── EXERCISE INPUTS
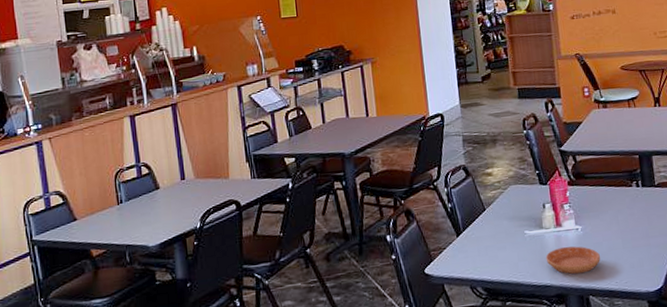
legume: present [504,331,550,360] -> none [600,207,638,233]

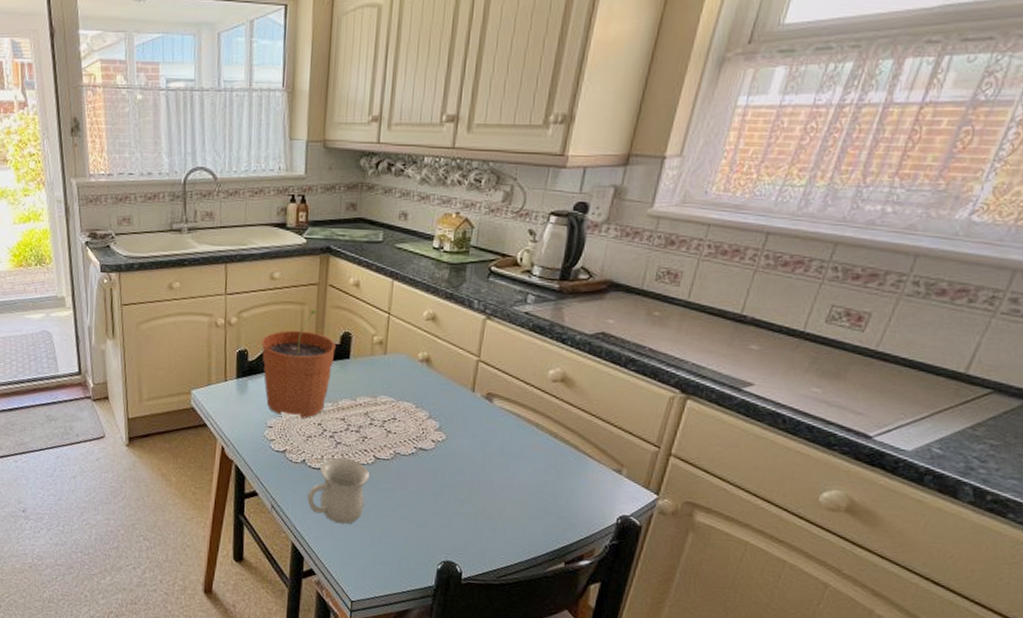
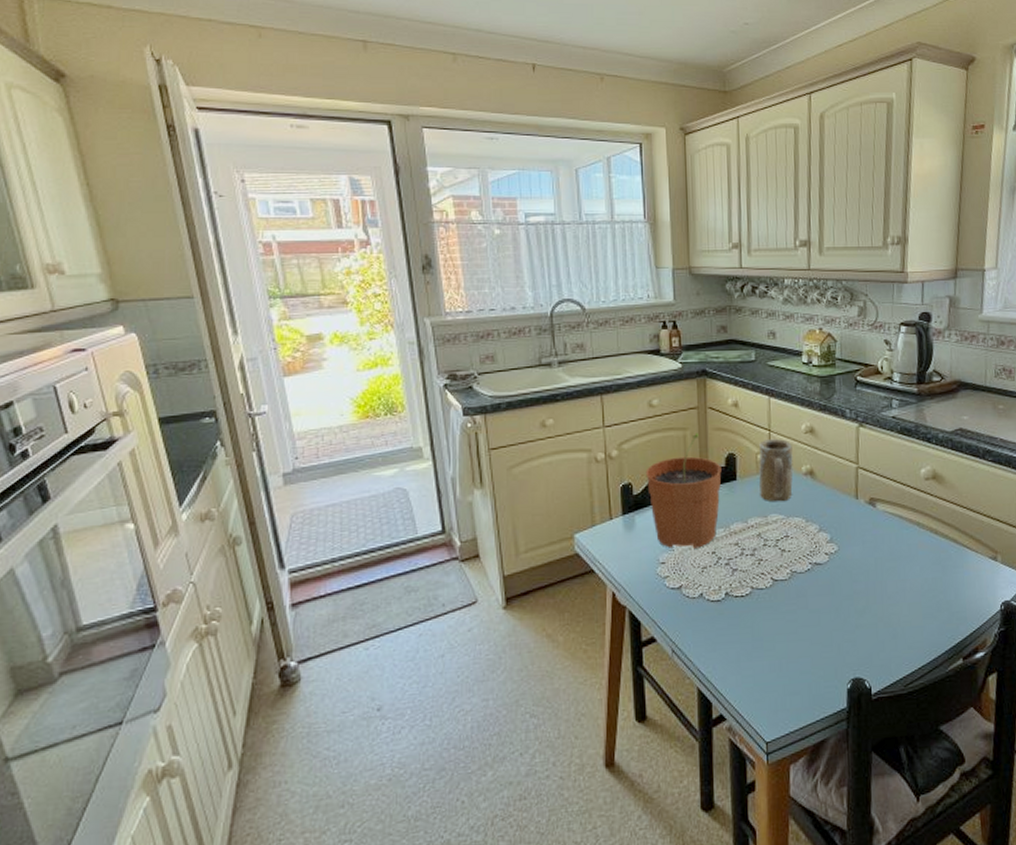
mug: present [307,457,369,525] -> none [708,585,769,658]
mug: none [372,321,411,385] -> present [759,438,794,502]

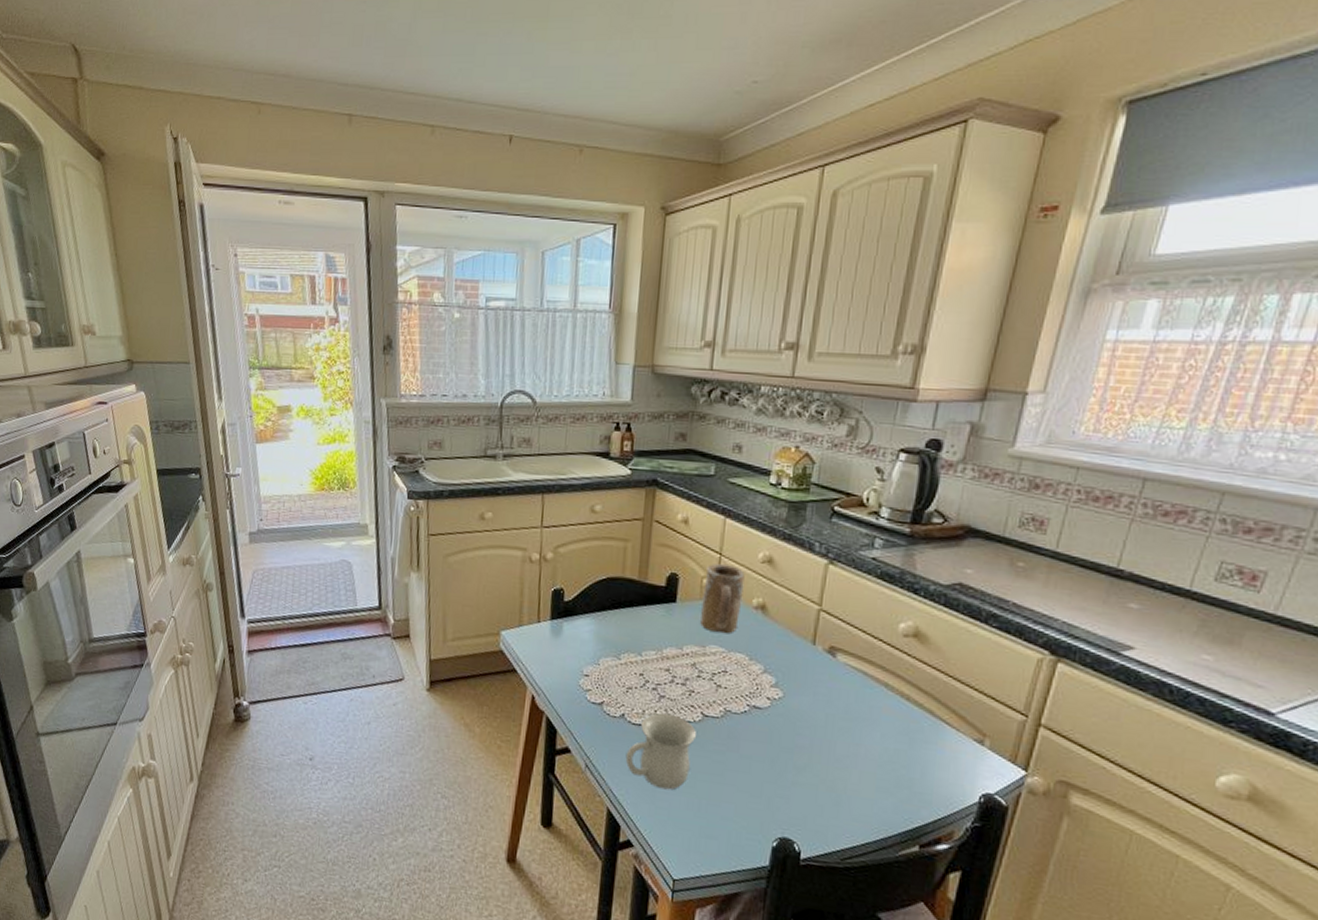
plant pot: present [645,432,722,548] -> none [579,546,661,667]
mug: none [708,585,769,658] -> present [625,713,696,790]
────
■ **TASK DETAILS**: Return only what runs from the line containing "plant pot: present" to the last line of the records above, both ends included, exactly as written.

■ **EXPECTED ANSWER**:
plant pot: present [645,432,722,548] -> none [579,546,661,667]
mug: none [708,585,769,658] -> present [625,713,696,790]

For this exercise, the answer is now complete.